Uber, AirBnb, Amazon o Spotify son solo algunos de los grandes actores que reflejan cómo han transformado sus industrias de manera disruptiva y, vale mencionarlo, no siempre sin polémica.
Estos fenómenos no resultan éxitos unidireccionales; o, mejor dicho, no se trata de un mérito exclusivo de estos oferentes sino también de un comprador con muchos cambios en su estilo de vida, su manera de procesar decisiones de compra y gestionar sus expectativas. Estamos frente generaciones (millenials y centennials) protagonistas, que ponderan el valor de la colaboración de manera más contundente que las generaciones anteriores. Es a partir de aquí que los proyectos de economía colaborativa tienen una proyección exponencial.

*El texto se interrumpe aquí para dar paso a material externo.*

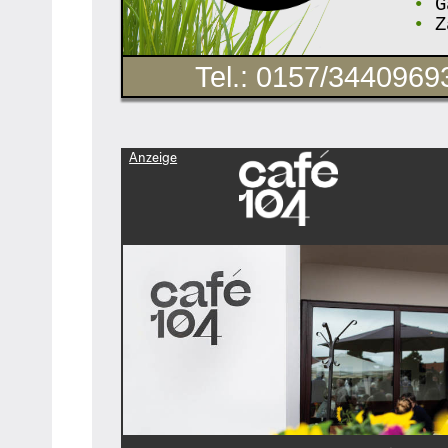
•
Ga
•
Z
Tel.: 0157/3440969
Anzeige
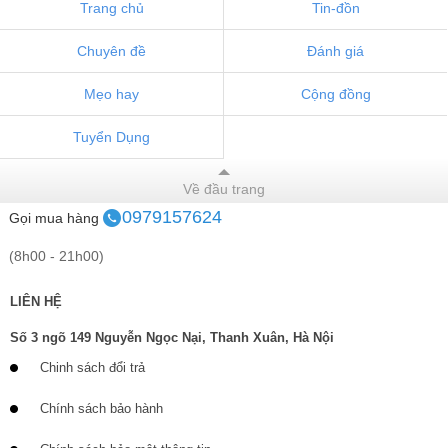
Trang chủ
Tin-đồn
Chuyên đề
Đánh giá
Mẹo hay
Cộng đồng
Tuyển Dụng
Về đầu trang
0979157624
Gọi mua hàng
(8h00 - 21h00)
LIÊN HỆ
Số 3 ngõ 149 Nguyễn Ngọc Nại, Thanh Xuân, Hà Nội
Chinh sách đổi trả
Chính sách bảo hành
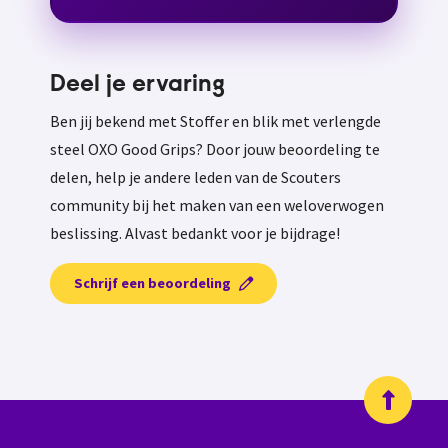
Deel je ervaring
Ben jij bekend met Stoffer en blik met verlengde
steel OXO Good Grips? Door jouw beoordeling te
delen, help je andere leden van de Scouters
community bij het maken van een weloverwogen
beslissing. Alvast bedankt voor je bijdrage!
Schrijf een beoordeling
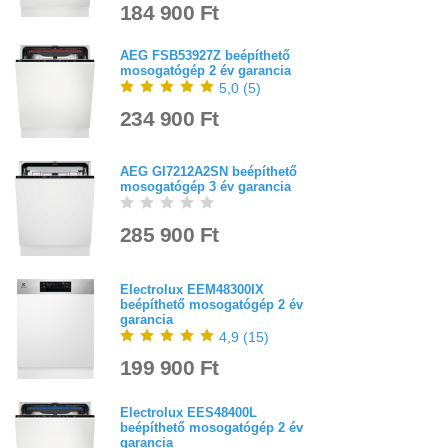
184 900 Ft
AEG FSB53927Z beépíthető
mosogatógép 2 év garancia
5,0
(
5
)
234 900 Ft
AEG GI7212A2SN beépíthető
mosogatógép 3 év garancia
285 900 Ft
Electrolux EEM48300IX
beépíthető mosogatógép 2 év
garancia
4,9
(
15
)
199 900 Ft
Electrolux EES48400L
beépíthető mosogatógép 2 év
garancia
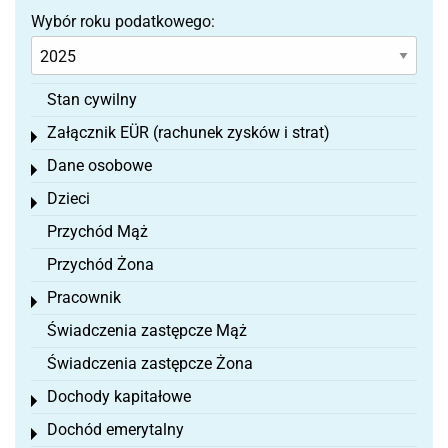
Wybór roku podatkowego:
Stan cywilny
Załącznik EÜR (rachunek zysków i strat)
Toggle menu
Dane osobowe
Toggle menu
Dzieci
Toggle menu
Przychód Mąż
Przychód Żona
Pracownik
Toggle menu
Świadczenia zastępcze Mąż
Świadczenia zastępcze Żona
Dochody kapitałowe
Toggle menu
Dochód emerytalny
Toggle menu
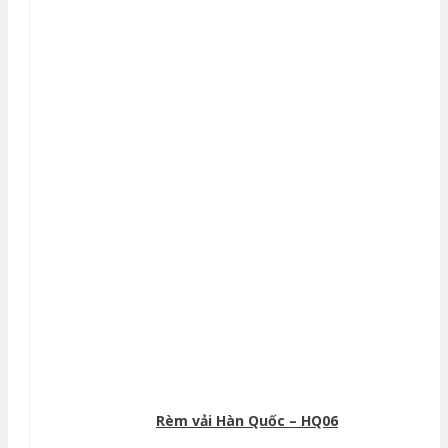
Rèm vải Hàn Quốc – HQ06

En este marco, el sector logístico está frente a su próxima oportunidad (o amenaza). Se trata de Freightos; una startup israelí que nace de la mano del ecosistema Made in Jerusalem y que opera de manera absolutamente on line en toda la trazabilidad de sus procesos: cotizaciones en tiempo real, identificación de las mejores rutas para las necesidades de cada cliente y la selección de los mejores proveedores para cada envío. El sistema permite también observar la reputación de cada proveedor conforme los estándares de servicio clásicos: demoras, servicio posventa, reclamos, precios.
La empresa, próxima a convertirse en unicornio, brinda transparencia a una industria que presenta una burocracia vetusta tanto en los procesos de compra como los de venta. Actualmente se encuentra en proceso de expansión a través de la adquisición de pequeños competidores en diferentes países; este proceso comenzó en 2016 con la compra de WebCargoNet, emprendimiento catalán fundado por Manel Galindo y Enric Alventosa.

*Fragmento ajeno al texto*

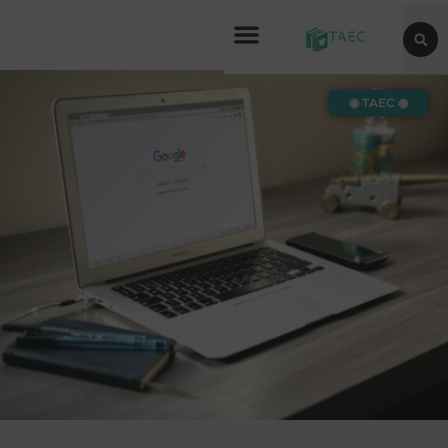
◉ TAEC ◉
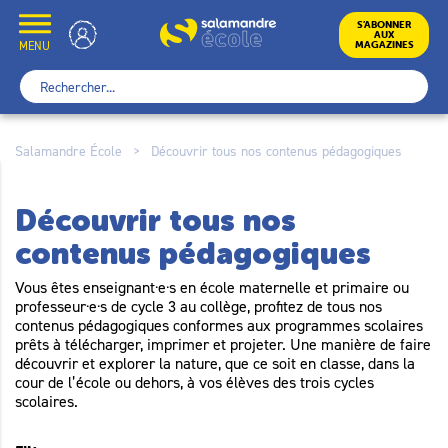
Skip
to
École
S’ABONNER
AUX
content
MENU
MAGAZINES
Rechercher :
Salamandre École
>
Découvrir tous nos contenus pédagogiques
Découvrir tous nos
contenus pédagogiques
Vous êtes enseignant·e·s en école maternelle et primaire ou
professeur·e·s de cycle 3 au collège, profitez de tous nos
contenus pédagogiques conformes aux programmes scolaires
prêts à télécharger, imprimer et projeter. Une manière de faire
découvrir et explorer la nature, que ce soit en classe, dans la
cour de l’école ou dehors, à vos élèves des trois cycles
scolaires.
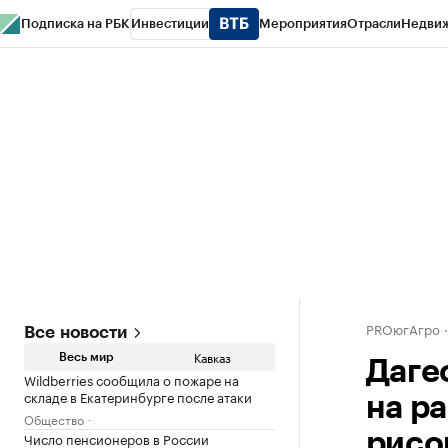
Подписка на РБК
Инвестиции
Мероприятия
Отрасли
Недви
РБК Life
Тренды
Визионеры
Национальные проекты
Город
Стиль
Кр
Конференции СПб
Спецпроекты
Проверка контрагентов
Политика
PROюгАгро
Все новости
Кавказ
Весь мир
Даге
Wildberries сообщила о пожаре на
складе в Екатеринбурге после атаки
на р
Общество
Число пенсионеров в России
рисо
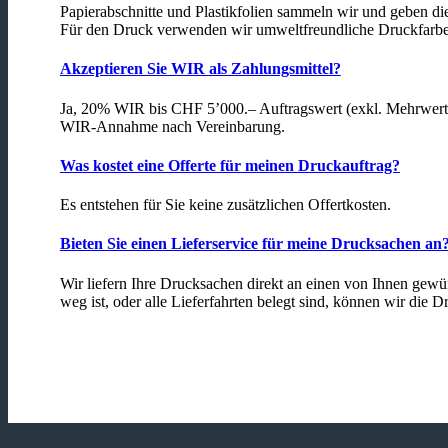
Papierabschnitte und Plastikfolien sammeln wir und geben di
Für den Druck verwenden wir umweltfreundliche Druckfarbe
Akzeptieren Sie WIR als Zahlungsmittel?
Ja, 20% WIR bis CHF 5’000.– Auftragswert (exkl. Mehrwerts
WIR-Annahme nach Vereinbarung.
Was kostet eine Offerte für meinen Druckauftrag?
Es entstehen für Sie keine zusätzlichen Offertkosten.
Bieten Sie einen Lieferservice für meine Drucksachen an
Wir liefern Ihre Drucksachen direkt an einen von Ihnen gewü
weg ist, oder alle Lieferfahrten belegt sind, können wir die 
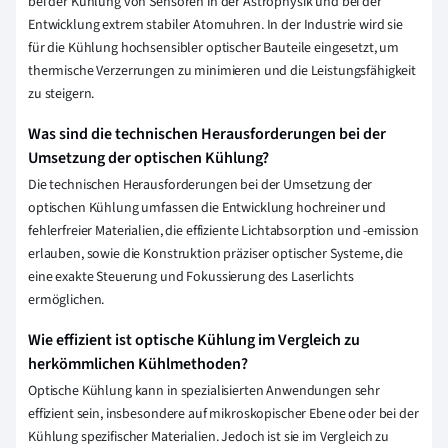
bei der Kühlung von Sensoren in der Astrophysik und bei der
Entwicklung extrem stabiler Atomuhren. In der Industrie wird sie
für die Kühlung hochsensibler optischer Bauteile eingesetzt, um
thermische Verzerrungen zu minimieren und die Leistungsfähigkeit
zu steigern.
Was sind die technischen Herausforderungen bei der
Umsetzung der optischen Kühlung?
Die technischen Herausforderungen bei der Umsetzung der
optischen Kühlung umfassen die Entwicklung hochreiner und
fehlerfreier Materialien, die effiziente Lichtabsorption und -emission
erlauben, sowie die Konstruktion präziser optischer Systeme, die
eine exakte Steuerung und Fokussierung des Laserlichts
ermöglichen.
Wie effizient ist optische Kühlung im Vergleich zu
herkömmlichen Kühlmethoden?
Optische Kühlung kann in spezialisierten Anwendungen sehr
effizient sein, insbesondere auf mikroskopischer Ebene oder bei der
Kühlung spezifischer Materialien. Jedoch ist sie im Vergleich zu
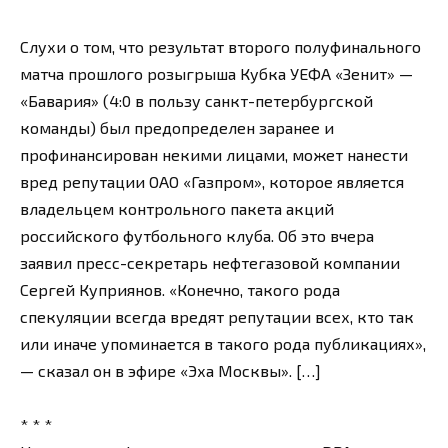
Слухи о том, что результат второго полуфинального
матча прошлого розыгрыша Кубка УЕФА «Зенит» —
«Бавария» (4:0 в пользу санкт-петербургской
команды) был предопределен заранее и
профинансирован некими лицами, может нанести
вред репутации ОАО «Газпром», которое является
владельцем контрольного пакета акций
российского футбольного клуба. Об это вчера
заявил пресс-секретарь нефтегазовой компании
Сергей Куприянов. «Конечно, такого рода
спекуляции всегда вредят репутации всех, кто так
или иначе упоминается в такого рода публикациях»,
— сказал он в эфире «Эха Москвы». […]
* * *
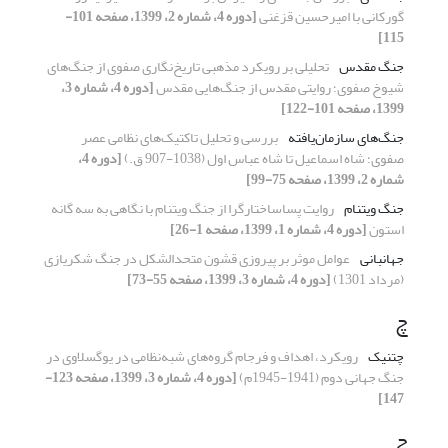
گورکانی با امیرحسین قزغنی
[دوره 4، شماره 2، 1399، صفحه 101-
115]
جنگ مقدس
تحلیلی بر رویکرد مذهبی تاریخ‌نگاری صفوی از جنگ‌های
شیوخ صفوی؛ روایتی مقدس از جنگ‌هایی مقدس
[دوره 4، شماره 3،
1399، صفحه 101-122]
جنگ‌های سازمان‌یافته
بررسی و تحلیل تاکتیک‌های نظامی عصر
صفوی؛ شاه اسماعیل تا شاه عباس اول (1038-907 ق.)
[دوره 4،
شماره 2، 1399، صفحه 75-99]
جنگ‌ ویتنام
روایت پساساختارگرا از جنگ ویتنام با نگاهی به سه گانه
استون
[دوره 4، شماره 1، 1399، صفحه 1-26]
جهانبانی
عوامل موثر بر پیروزی قشون متحدالشکل در جنگ شکریازی
(مرداد 1301)
[دوره 4، شماره 3، 1399، صفحه 55-73]
چ
چتنیک
رویکرد، اهداف و فرجام گروه‌های شبه‌نظامی در یوگسلاوی در
جنگ جهانی دوم (1941-1945م)
[دوره 4، شماره 3، 1399، صفحه 123-
147]
ح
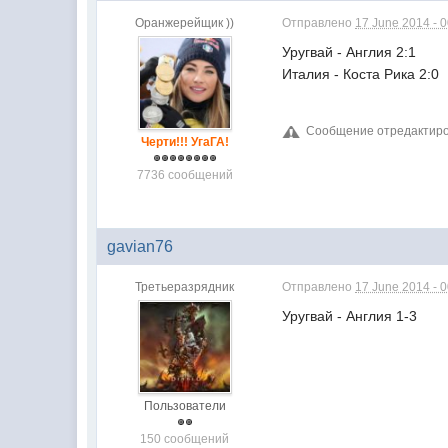
Оранжерейщик ))
Отправлено
17 June 2014 - 
Уругвай - Англия 2:1
Италия - Коста Рика 2:0
Сообщение отредактиров
Черти!!! УгаГА!
7736 сообщений
gavian76
Третьеразрядник
Отправлено
17 June 2014 - 
Уругвай -
Пользователи
150 сообщений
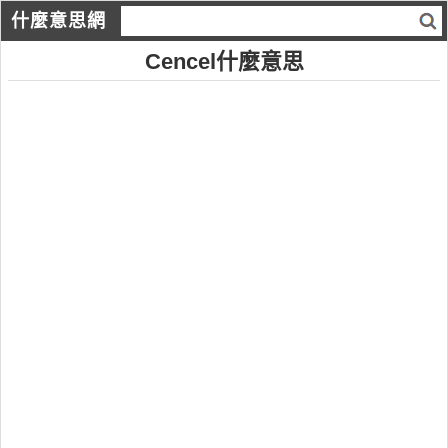
什麼意思網
Cencel什麼意思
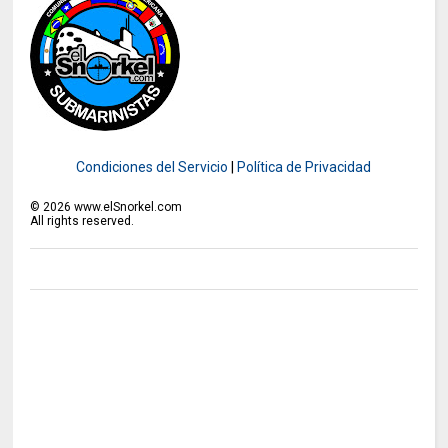
Condiciones del Servicio
|
Política de Privacidad
©
2026
www.elSnorkel.com
All rights reserved.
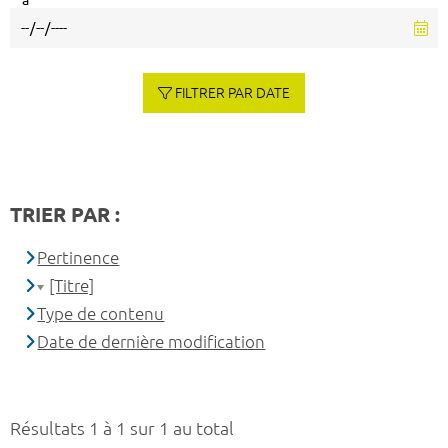
à
FILTRER PAR DATE
TRIER PAR :
Pertinence
[Titre]
Type de contenu
Date de dernière modification
Résultats 1 à 1 sur 1 au total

Estos tiempos de IOT, big data e inteligencia artificial podrían ser los que caractericen una cuarta ola (Alvin Toffler) donde se resignifica el concepto de planificación estratégica. Debemos realizar un zoom out, tomar distancia, para una observación más clara. Ya no se trata sólo de identificar quién es mi cliente, cuál es mi negocio y qué necesidades de mercado pretendo satisfacer, sino comprender -aún cuando se transite un espacio especulativo- cómo impactará la tecnología a mi sector y de qué manera se podría generar mayor valor en lo que hago. Tal como he postulado en artículos anteriores, el macroambiente tecnológico es el que marca la agenda de cambios en el resto de los ambientes estratégicos y, bajo esta mirada, la innovación resulta una gimnasia obligada que comienza con abrir la organización hacia las inquietudes, la curiosidad y, más operativamente, al espacio de las preguntas.

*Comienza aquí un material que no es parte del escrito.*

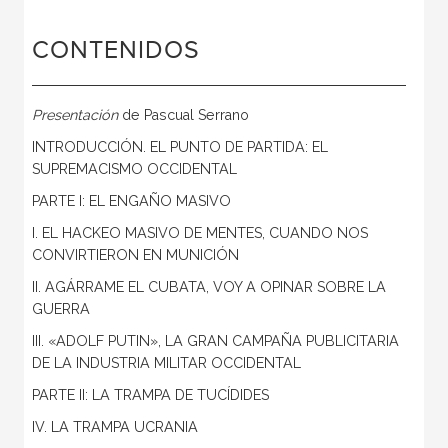
CONTENIDOS
Presentación
de Pascual Serrano
INTRODUCCIÓN. EL PUNTO DE PARTIDA: EL
SUPREMACISMO OCCIDENTAL
PARTE I: EL ENGAÑO MASIVO
I. EL HACKEO MASIVO DE MENTES, CUANDO NOS
CONVIRTIERON EN MUNICIÓN
II. AGÁRRAME EL CUBATA, VOY A OPINAR SOBRE LA
GUERRA
III. «ADOLF PUTIN», LA GRAN CAMPAÑA PUBLICITARIA
DE LA INDUSTRIA MILITAR OCCIDENTAL
PARTE II: LA TRAMPA DE TUCÍDIDES
IV. LA TRAMPA UCRANIA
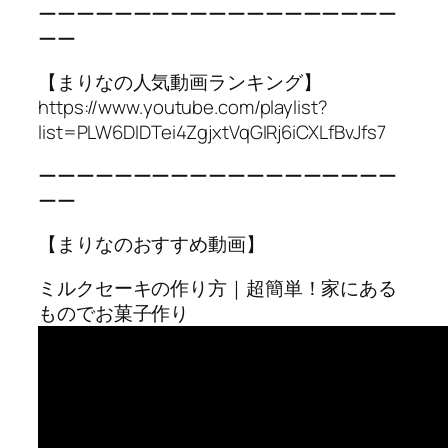
ーーーーーーーーーーーーーーーーーーー
ーー
【まりなの人気動画ランキング】
https://www.youtube.com/playlist?
list=PLW6DIDTei4ZgjxtVqGIRj6iCXLfBvJfs7
ーーーーーーーーーーーーーーーーーーー
ーー
【まりなのおすすめ動画】
ミルクセーキの作り方｜超簡単！家にある
ものでお菓子作り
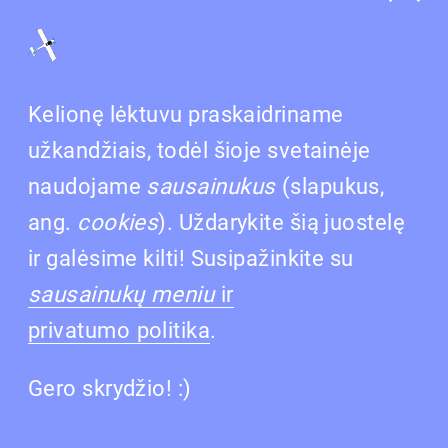
Kelionę lėktuvu praskaidriname
užkandžiais, todėl šioje svetainėje
naudojame
sausainukus
(slapukus,
ang.
cookies
). Uždarykite šią juostelę
Kabinetizacija, fondizacija, migracija ir
ir galėsime kilti! Susipažinkite su
dar trys tendencijos
sausainukų meniu
ir
privatumo
politika
.
COVID–19 tempo nestabdo: Europoje prasideda
pakartotini ribojimai, o su jais – ir naujos
Gero skrydžio! :)
aktualios ekonomikos prognozės. Šiaurės
Europos rinkos, kurioms priskiriama ir Lietuva,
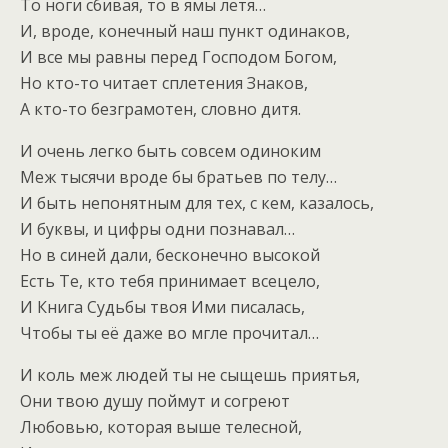
То ноги сбивая, то в ямы летя…
И, вроде, конечный наш пункт одинаков,
И все мы равны перед Господом Богом,
Но кто-то читает сплетения Знаков,
А кто-то безграмотен, словно дитя.
И очень легко быть совсем одиноким
Меж тысячи вроде бы братьев по телу…
И быть непонятным для тех, с кем, казалось,
И буквы, и цифры одни познавал…
Но в синей дали, бесконечно высокой
Есть Те, кто тебя принимает всецело,
И Книга Судьбы твоя Ими писалась,
Чтобы ты её даже во мгле прочитал…
И коль меж людей ты не сыщешь приятья,
Они твою душу поймут и согреют
Любовью, которая выше телесной,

Sin ir más lejos, le comparto algunas de mis inquietudes: ¿será mi próximo contador una aplicación móvil?, ¿podré descargar una app que opere mi estrategia de Marketing Digital?, ¿tendré métricas en tiempo real sobre mis compradores a través de big data, de manera que una solución gestione de manera automática mi política de precios, comunicación, canales y servicio para mis compradores?, ¿la educación vendrá en formato de fee mensual como Netflix en mi Smart TV?, ¿mis vendedores serán un software, con servicio 24/7, y con tecnología Google Duplex?.
Tiempos apasionantes para los inquietos. Y revolucionarios.